It’s clear from our survey that the lobbying industry speaks with one voice when it says that the 2014 Lobbying Act is fundamentally broken and needs to be overhauled.
When the Act was being hammered out under the Coalition Government it was blindingly obvious that it simply wouldn’t work. The Act isn’t so much undermined by the odd clause here, or a strange bit of wording there, but is a total failure of design. There are six key exemptions baked into the text – everything from not being registered for VAT through to being able to show lobbying is only a small part of your business – that conspire to keep the overwhelming majority of lobbying off the register and out of public view.
The Act only applies to consultant lobbyists, meaning the many thousands that work in-house, be it at banks, law firms or charities, are able to fire off as many messages to Ministers as they like with no obligation to sign. There is no ability to log correspondence with various civil servants, MPs or SpAds. The Lobbying Act fails to shine even a little light on the unillumined corridors of power.
To put it another way, Westminster – supposedly the mother of all Parliaments – has the least transparent lobbying regime in the West, which is a cause for national shame. What we need isn’t a register that captures a small number of lobbyists, but a register of lobbying activity.
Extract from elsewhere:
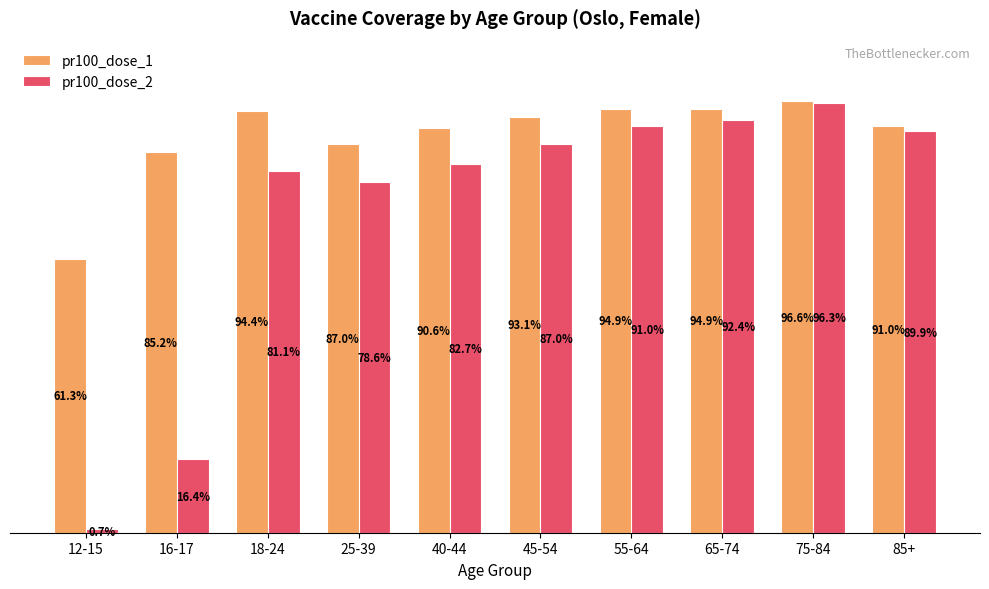

At which label does pr100_dose_1 reach its minimum?

12-15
We need to ensure that it captures correspondence with SpAds and civil servants, not simply Ministers and Permanent Secretaries.
If a decade-long string of scandals weren’t enough, the events of this year alone have built an unanswerable case for reforming the Lobbying Act. If we want to rebuild public confidence in the political system, which has been repeatedly rocked, we need to start with lobbying. This Government claims that sunlight is the best disinfectant, so it’s beyond time it pulled back the blinds.